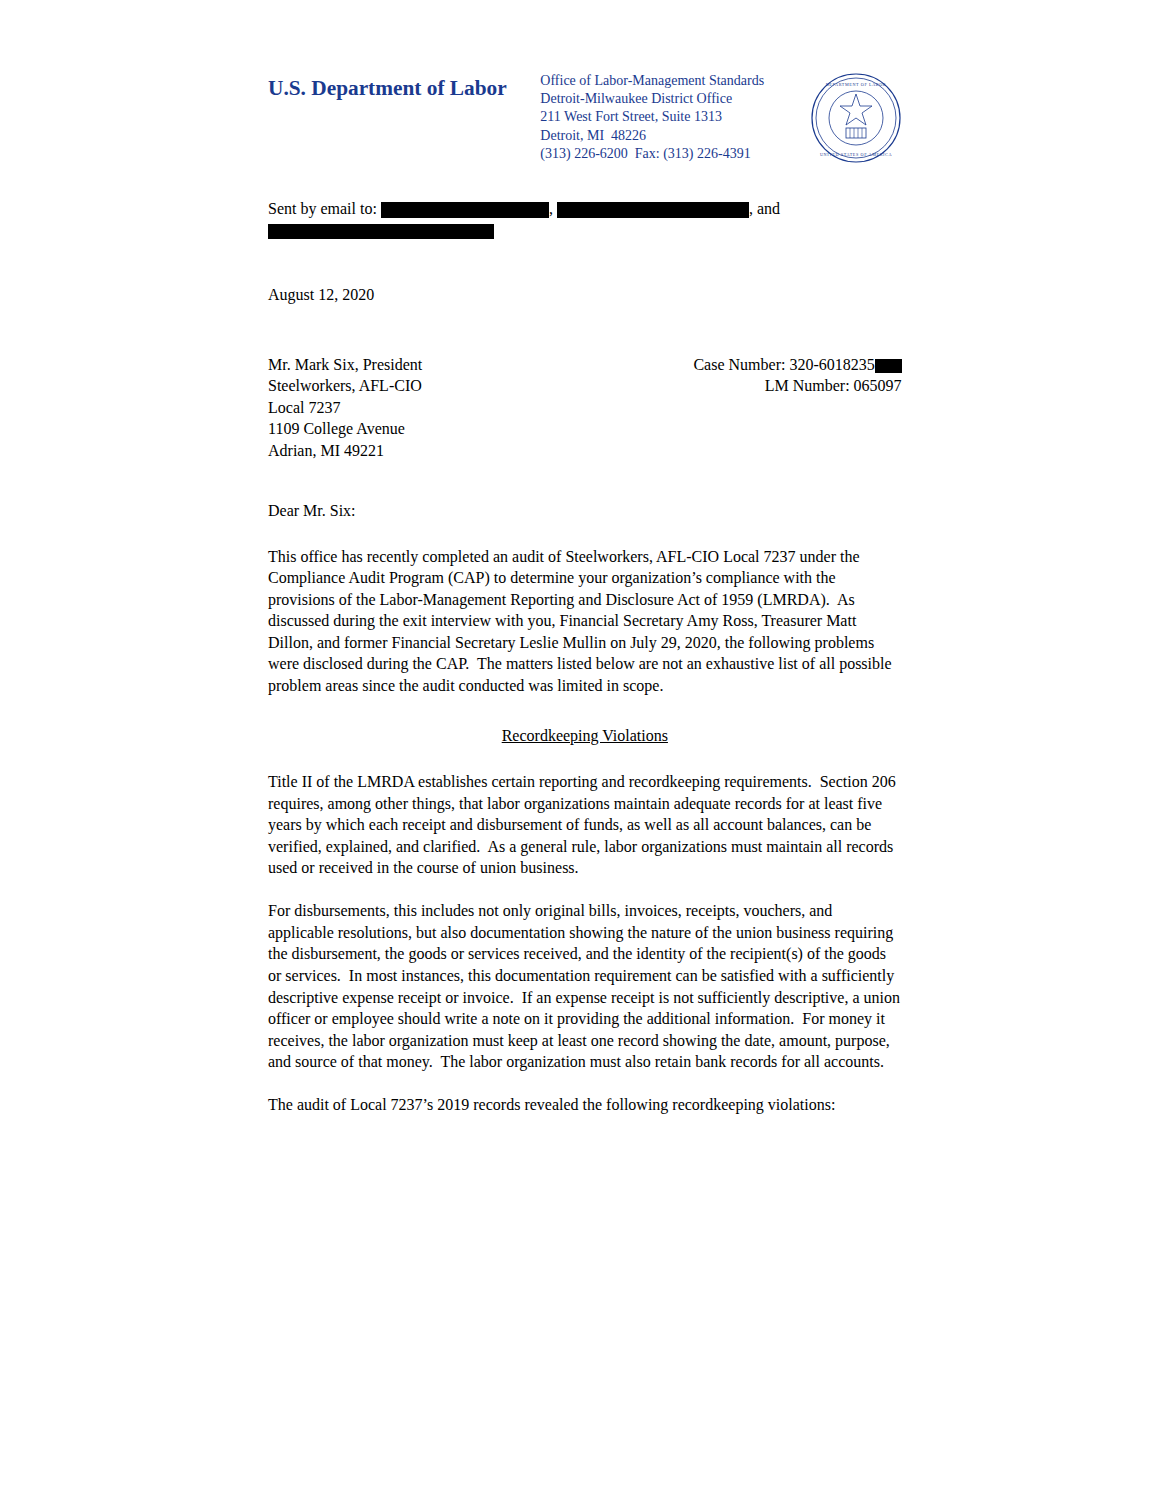U.S. Department of Labor
Office of Labor-Management Standards
Detroit-Milwaukee District Office
211 West Fort Street, Suite 1313
Detroit, MI 48226
(313) 226-6200 Fax: (313) 226-4391
DEPARTMENT OF LABOR UNITED STATES OF AMERICA
Sent by email to: , , and
August 12, 2020
Mr. Mark Six, President
Steelworkers, AFL-CIO
Local 7237
1109 College Avenue
Adrian, MI 49221
Case Number: 320-6018235
LM Number: 065097
Dear Mr. Six:
This office has recently completed an audit of Steelworkers, AFL-CIO Local 7237 under the Compliance Audit Program (CAP) to determine your organization’s compliance with the provisions of the Labor-Management Reporting and Disclosure Act of 1959 (LMRDA). As discussed during the exit interview with you, Financial Secretary Amy Ross, Treasurer Matt Dillon, and former Financial Secretary Leslie Mullin on July 29, 2020, the following problems were disclosed during the CAP. The matters listed below are not an exhaustive list of all possible problem areas since the audit conducted was limited in scope.
Recordkeeping Violations
Title II of the LMRDA establishes certain reporting and recordkeeping requirements. Section 206 requires, among other things, that labor organizations maintain adequate records for at least five years by which each receipt and disbursement of funds, as well as all account balances, can be verified, explained, and clarified. As a general rule, labor organizations must maintain all records used or received in the course of union business.
For disbursements, this includes not only original bills, invoices, receipts, vouchers, and applicable resolutions, but also documentation showing the nature of the union business requiring the disbursement, the goods or services received, and the identity of the recipient(s) of the goods or services. In most instances, this documentation requirement can be satisfied with a sufficiently descriptive expense receipt or invoice. If an expense receipt is not sufficiently descriptive, a union officer or employee should write a note on it providing the additional information. For money it receives, the labor organization must keep at least one record showing the date, amount, purpose, and source of that money. The labor organization must also retain bank records for all accounts.
The audit of Local 7237’s 2019 records revealed the following recordkeeping violations:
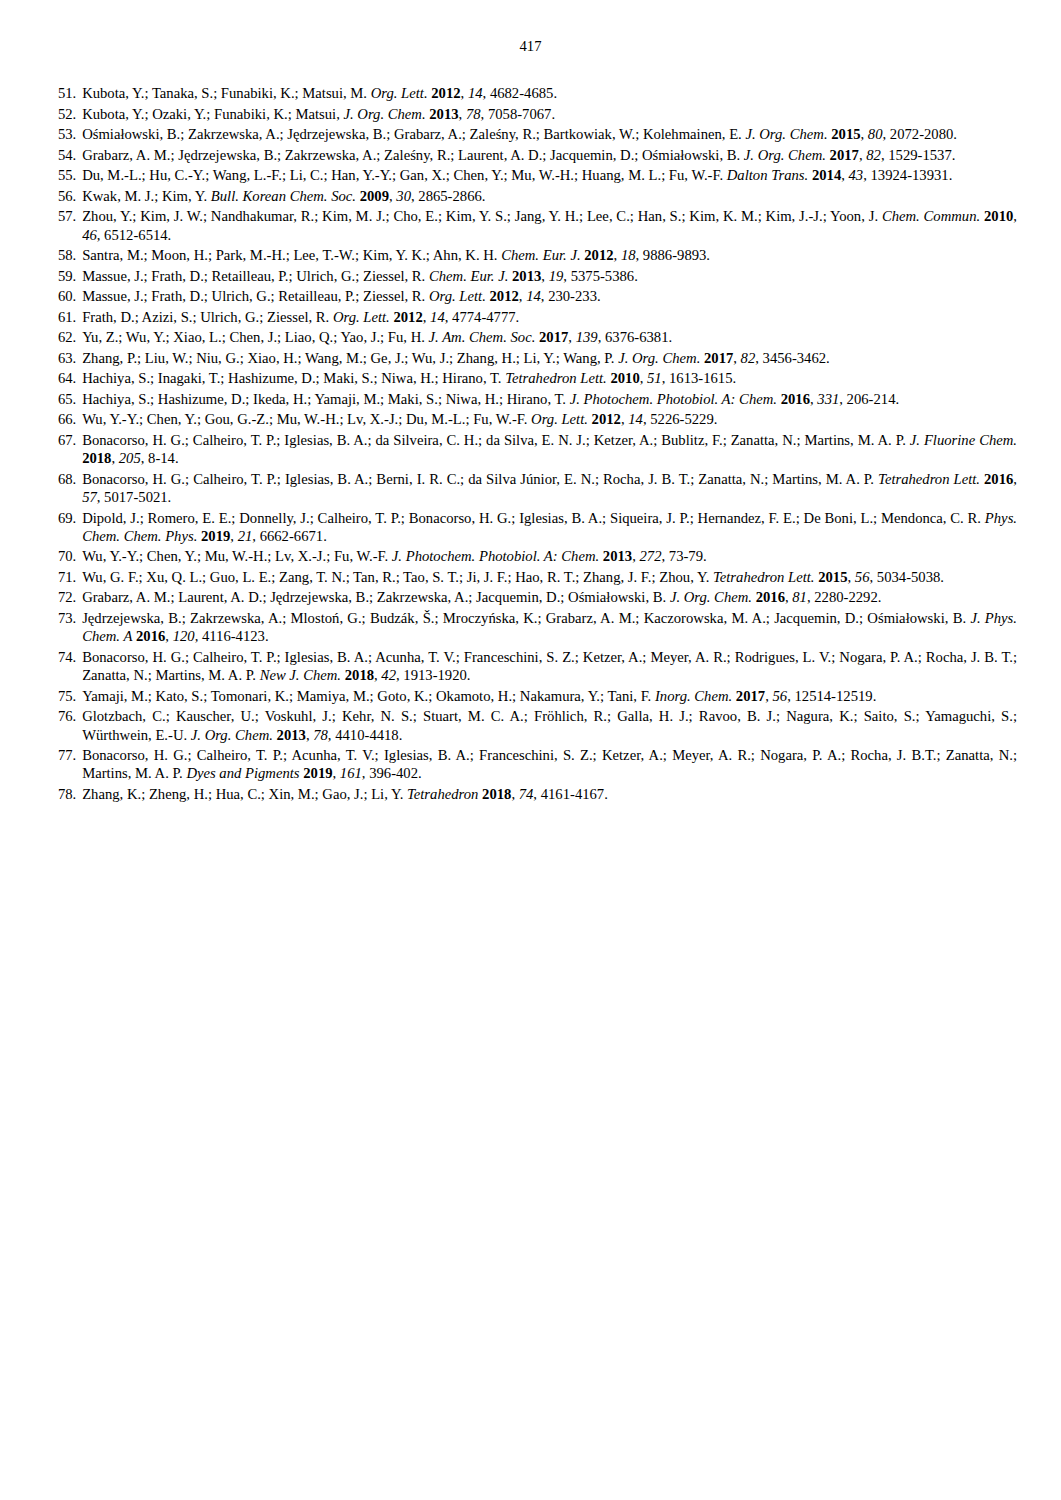417
51. Kubota, Y.; Tanaka, S.; Funabiki, K.; Matsui, M. Org. Lett. 2012, 14, 4682-4685.
52. Kubota, Y.; Ozaki, Y.; Funabiki, K.; Matsui, J. Org. Chem. 2013, 78, 7058-7067.
53. Ośmiałowski, B.; Zakrzewska, A.; Jędrzejewska, B.; Grabarz, A.; Zaleśny, R.; Bartkowiak, W.; Kolehmainen, E. J. Org. Chem. 2015, 80, 2072-2080.
54. Grabarz, A. M.; Jędrzejewska, B.; Zakrzewska, A.; Zaleśny, R.; Laurent, A. D.; Jacquemin, D.; Ośmiałowski, B. J. Org. Chem. 2017, 82, 1529-1537.
55. Du, M.-L.; Hu, C.-Y.; Wang, L.-F.; Li, C.; Han, Y.-Y.; Gan, X.; Chen, Y.; Mu, W.-H.; Huang, M. L.; Fu, W.-F. Dalton Trans. 2014, 43, 13924-13931.
56. Kwak, M. J.; Kim, Y. Bull. Korean Chem. Soc. 2009, 30, 2865-2866.
57. Zhou, Y.; Kim, J. W.; Nandhakumar, R.; Kim, M. J.; Cho, E.; Kim, Y. S.; Jang, Y. H.; Lee, C.; Han, S.; Kim, K. M.; Kim, J.-J.; Yoon, J. Chem. Commun. 2010, 46, 6512-6514.
58. Santra, M.; Moon, H.; Park, M.-H.; Lee, T.-W.; Kim, Y. K.; Ahn, K. H. Chem. Eur. J. 2012, 18, 9886-9893.
59. Massue, J.; Frath, D.; Retailleau, P.; Ulrich, G.; Ziessel, R. Chem. Eur. J. 2013, 19, 5375-5386.
60. Massue, J.; Frath, D.; Ulrich, G.; Retailleau, P.; Ziessel, R. Org. Lett. 2012, 14, 230-233.
61. Frath, D.; Azizi, S.; Ulrich, G.; Ziessel, R. Org. Lett. 2012, 14, 4774-4777.
62. Yu, Z.; Wu, Y.; Xiao, L.; Chen, J.; Liao, Q.; Yao, J.; Fu, H. J. Am. Chem. Soc. 2017, 139, 6376-6381.
63. Zhang, P.; Liu, W.; Niu, G.; Xiao, H.; Wang, M.; Ge, J.; Wu, J.; Zhang, H.; Li, Y.; Wang, P. J. Org. Chem. 2017, 82, 3456-3462.
64. Hachiya, S.; Inagaki, T.; Hashizume, D.; Maki, S.; Niwa, H.; Hirano, T. Tetrahedron Lett. 2010, 51, 1613-1615.
65. Hachiya, S.; Hashizume, D.; Ikeda, H.; Yamaji, M.; Maki, S.; Niwa, H.; Hirano, T. J. Photochem. Photobiol. A: Chem. 2016, 331, 206-214.
66. Wu, Y.-Y.; Chen, Y.; Gou, G.-Z.; Mu, W.-H.; Lv, X.-J.; Du, M.-L.; Fu, W.-F. Org. Lett. 2012, 14, 5226-5229.
67. Bonacorso, H. G.; Calheiro, T. P.; Iglesias, B. A.; da Silveira, C. H.; da Silva, E. N. J.; Ketzer, A.; Bublitz, F.; Zanatta, N.; Martins, M. A. P. J. Fluorine Chem. 2018, 205, 8-14.
68. Bonacorso, H. G.; Calheiro, T. P.; Iglesias, B. A.; Berni, I. R. C.; da Silva Júnior, E. N.; Rocha, J. B. T.; Zanatta, N.; Martins, M. A. P. Tetrahedron Lett. 2016, 57, 5017-5021.
69. Dipold, J.; Romero, E. E.; Donnelly, J.; Calheiro, T. P.; Bonacorso, H. G.; Iglesias, B. A.; Siqueira, J. P.; Hernandez, F. E.; De Boni, L.; Mendonca, C. R. Phys. Chem. Chem. Phys. 2019, 21, 6662-6671.
70. Wu, Y.-Y.; Chen, Y.; Mu, W.-H.; Lv, X.-J.; Fu, W.-F. J. Photochem. Photobiol. A: Chem. 2013, 272, 73-79.
71. Wu, G. F.; Xu, Q. L.; Guo, L. E.; Zang, T. N.; Tan, R.; Tao, S. T.; Ji, J. F.; Hao, R. T.; Zhang, J. F.; Zhou, Y. Tetrahedron Lett. 2015, 56, 5034-5038.
72. Grabarz, A. M.; Laurent, A. D.; Jędrzejewska, B.; Zakrzewska, A.; Jacquemin, D.; Ośmiałowski, B. J. Org. Chem. 2016, 81, 2280-2292.
73. Jędrzejewska, B.; Zakrzewska, A.; Mlostoń, G.; Budzák, Š.; Mroczyńska, K.; Grabarz, A. M.; Kaczorowska, M. A.; Jacquemin, D.; Ośmiałowski, B. J. Phys. Chem. A 2016, 120, 4116-4123.
74. Bonacorso, H. G.; Calheiro, T. P.; Iglesias, B. A.; Acunha, T. V.; Franceschini, S. Z.; Ketzer, A.; Meyer, A. R.; Rodrigues, L. V.; Nogara, P. A.; Rocha, J. B. T.; Zanatta, N.; Martins, M. A. P. New J. Chem. 2018, 42, 1913-1920.
75. Yamaji, M.; Kato, S.; Tomonari, K.; Mamiya, M.; Goto, K.; Okamoto, H.; Nakamura, Y.; Tani, F. Inorg. Chem. 2017, 56, 12514-12519.
76. Glotzbach, C.; Kauscher, U.; Voskuhl, J.; Kehr, N. S.; Stuart, M. C. A.; Fröhlich, R.; Galla, H. J.; Ravoo, B. J.; Nagura, K.; Saito, S.; Yamaguchi, S.; Würthwein, E.-U. J. Org. Chem. 2013, 78, 4410-4418.
77. Bonacorso, H. G.; Calheiro, T. P.; Acunha, T. V.; Iglesias, B. A.; Franceschini, S. Z.; Ketzer, A.; Meyer, A. R.; Nogara, P. A.; Rocha, J. B.T.; Zanatta, N.; Martins, M. A. P. Dyes and Pigments 2019, 161, 396-402.
78. Zhang, K.; Zheng, H.; Hua, C.; Xin, M.; Gao, J.; Li, Y. Tetrahedron 2018, 74, 4161-4167.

• Aim of the task: Send back exactly the lines of the listing above starting at the one with "56. Kwak, M." and ending at the one with "62. Yu, Z.;", inclusive, and no others.

• Output for this exercise:
56. Kwak, M. J.; Kim, Y. Bull. Korean Chem. Soc. 2009, 30, 2865-2866.
57. Zhou, Y.; Kim, J. W.; Nandhakumar, R.; Kim, M. J.; Cho, E.; Kim, Y. S.; Jang, Y. H.; Lee, C.; Han, S.; Kim, K. M.; Kim, J.-J.; Yoon, J. Chem. Commun. 2010, 46, 6512-6514.
58. Santra, M.; Moon, H.; Park, M.-H.; Lee, T.-W.; Kim, Y. K.; Ahn, K. H. Chem. Eur. J. 2012, 18, 9886-9893.
59. Massue, J.; Frath, D.; Retailleau, P.; Ulrich, G.; Ziessel, R. Chem. Eur. J. 2013, 19, 5375-5386.
60. Massue, J.; Frath, D.; Ulrich, G.; Retailleau, P.; Ziessel, R. Org. Lett. 2012, 14, 230-233.
61. Frath, D.; Azizi, S.; Ulrich, G.; Ziessel, R. Org. Lett. 2012, 14, 4774-4777.
62. Yu, Z.; Wu, Y.; Xiao, L.; Chen, J.; Liao, Q.; Yao, J.; Fu, H. J. Am. Chem. Soc. 2017, 139, 6376-6381.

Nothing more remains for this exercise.